Nella realtà delle imprese esiste una grande varietà di processi produttivi le cui caratteristiche, come accennato in precedenza, sfumano l’una nell’altra passando lungo il continuum che va dall’estremo del processo su progetto all’altro estremo del processo continuo, allora è utile a questo punto operare un’analisi ed un confronto dei processi produttivi al fine di ottenere un quadro di riferimento per ciascuna tipologia di processo in cui inquadrare le scelte sia di progettazione che di gestione concernenti l’area produttiva e i suoi possibili contributi al vantaggio competitivo nei confronti del mercato cui si accennato all’inizio di questa trattazione.

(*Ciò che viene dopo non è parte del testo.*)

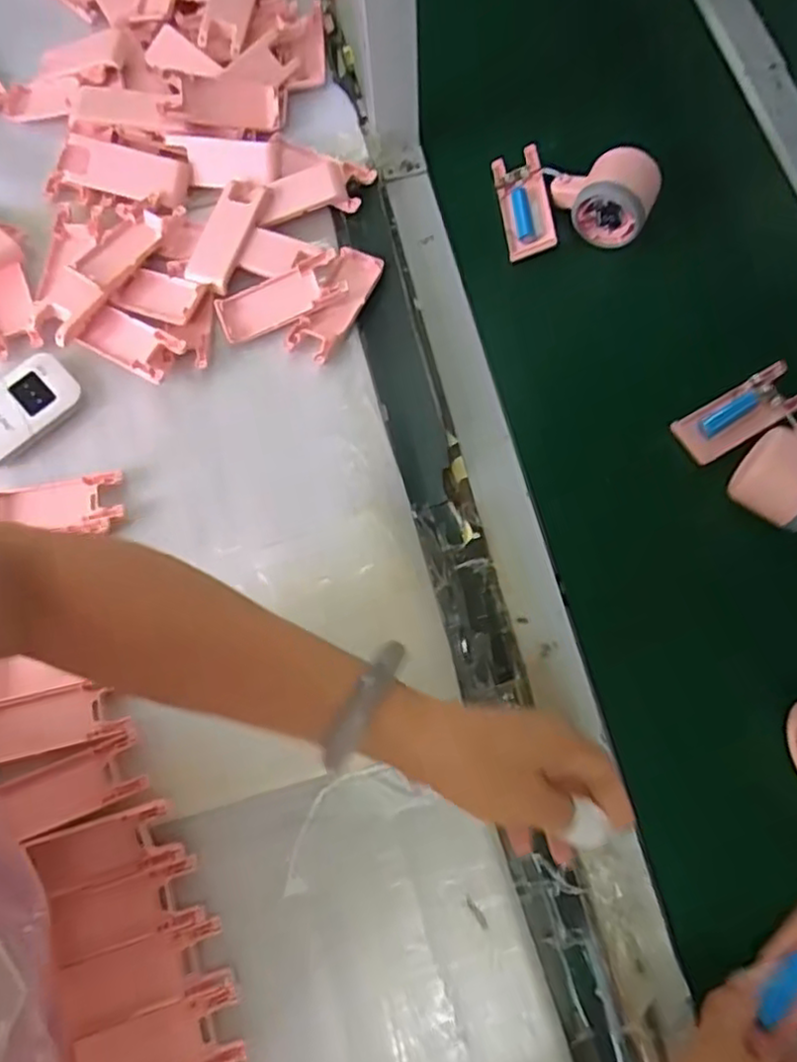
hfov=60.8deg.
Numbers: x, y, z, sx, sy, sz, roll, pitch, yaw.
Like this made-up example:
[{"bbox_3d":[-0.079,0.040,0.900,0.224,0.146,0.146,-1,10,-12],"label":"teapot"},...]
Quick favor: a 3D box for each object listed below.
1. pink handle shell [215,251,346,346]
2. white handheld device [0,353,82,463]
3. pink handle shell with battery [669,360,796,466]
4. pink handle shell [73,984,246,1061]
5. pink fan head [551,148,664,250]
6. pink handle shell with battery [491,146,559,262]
[{"bbox_3d":[-0.096,-0.190,0.551,0.102,0.021,0.043,-23,73,-6],"label":"pink handle shell"},{"bbox_3d":[-0.299,-0.094,0.532,0.097,0.027,0.053,-39,75,-11],"label":"white handheld device"},{"bbox_3d":[0.262,-0.089,0.520,0.101,0.015,0.040,-28,74,-7],"label":"pink handle shell with battery"},{"bbox_3d":[-0.143,0.309,0.404,0.099,0.008,0.040,-18,73,-5],"label":"pink handle shell"},{"bbox_3d":[0.169,-0.277,0.563,0.080,0.063,0.044,23,74,8],"label":"pink fan head"},{"bbox_3d":[0.107,-0.278,0.580,0.041,0.018,0.096,-14,74,15],"label":"pink handle shell with battery"}]

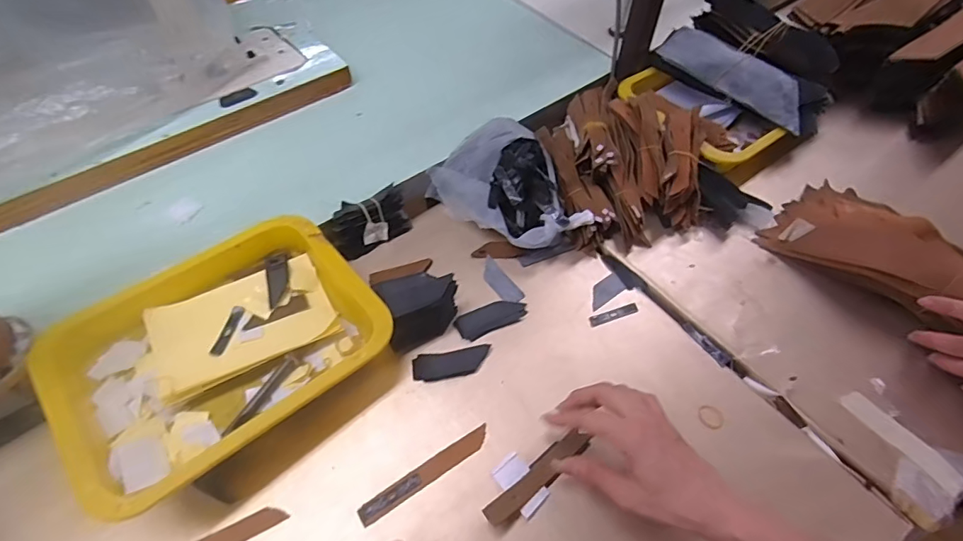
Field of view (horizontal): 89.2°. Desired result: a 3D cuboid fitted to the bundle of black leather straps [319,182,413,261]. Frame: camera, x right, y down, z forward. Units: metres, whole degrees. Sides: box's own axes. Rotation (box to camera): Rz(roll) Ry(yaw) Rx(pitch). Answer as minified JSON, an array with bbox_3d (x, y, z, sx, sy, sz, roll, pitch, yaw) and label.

Riassumiamo dunque i principali aspetti emersi dalle classificazioni Woodward e sistemica concernenti:

a) Il prodotto ottenuto; decresce l’interazione cliente/produttore nella definizione del prodotto nel senso che si passa da un prodotto speciale ad un prodotto standard definito dal produttore. Diminuisce l’ampiezza della gamma di prodotti e/o le varianti. I volumi per ciascun prodotto aumentano sino alla produzione di massa, del tutto ripetitiva. La capacità di introdurre nuovi modelli decresce fino a diventare difficile e molto costosa. Si passa da una produzione su commessa ad una produzione per magazzino su previsioni di domanda.

b) La struttura organizzativa; il ciclo di lavorazione, la programmazione della produzione ed il sistema informativo passano da molto semplici, instabili e transitori a stabili, predefiniti e complessi. La professionalità della manodopera e l’ampiezza delle

mansioni si restringono da una specializzazione per mestiere a quella di fase o addirittura di operazione. Contestualmente cresce la ripetitività, la componente sistematica e la standardizzazione del lavoro e diminuiscono sia il contenuto di lavoro per unità prodotta che la dipendenza del rendimento del lavoro dalle capacità e volontà dell’operatore.

c) La struttura impiantistica; è l’insieme delle caratteristiche più importanti e che maggiormente diversificano i processi sia sotto il profilo tecnico, che quello economico. Il grado di specializzazione dell’hardware, l’intensità di capitale, le dimensioni delle unità produttive, le economie di scala tecniche aumentano sino a diventare molto rilevanti. La struttura impiantistica passa da transitoria a stabile e rigida per lunghi periodi di tempo. La lunghezza e la complessità del ciclo di lavorazione aumentano, mentre si abbreviano i tempi necessari al prodotto per attraversare il sistema. Il numero ed i costi degli attrezzagli (set-up) diminuiscono fino ad annullarsi. Si rovescia il rapporto uomo-machina: rendimenti tecnici e ritmi di produzione dipendono sempre meno dall’operatore, sino a dipendere quasi esclusivamente dai ritmi delle macchine o da quelli imposti dai programmi nella produzione continua.

d) I materiali impiegati; nel passare dai processi del tipo su progetto a quelli continui aumentano l’importanza del rapporto con il fornitore, le opportunità tecniche ed economiche di integrazione verticale o collaterale, l’importanza degli aspetti tecnici (qualità, affidabilità, rapidità di consegna, continuità) delle forniture. Al contrario diminuisce l’entità dei semilavorati.

e) L’adattabilità rispetto ai mutamenti della tecnologia e della domanda; il grado di adattabilità decresce, fino quasi ad annullarsi nel processo continuo. Ciò va inteso nel senso che, definite le strutture organizzative ed impiantistiche in sede di progettazione dl sistema, ne risulta via via più difficile e costoso l’adattamento passando dai processi job shop a quelli continui.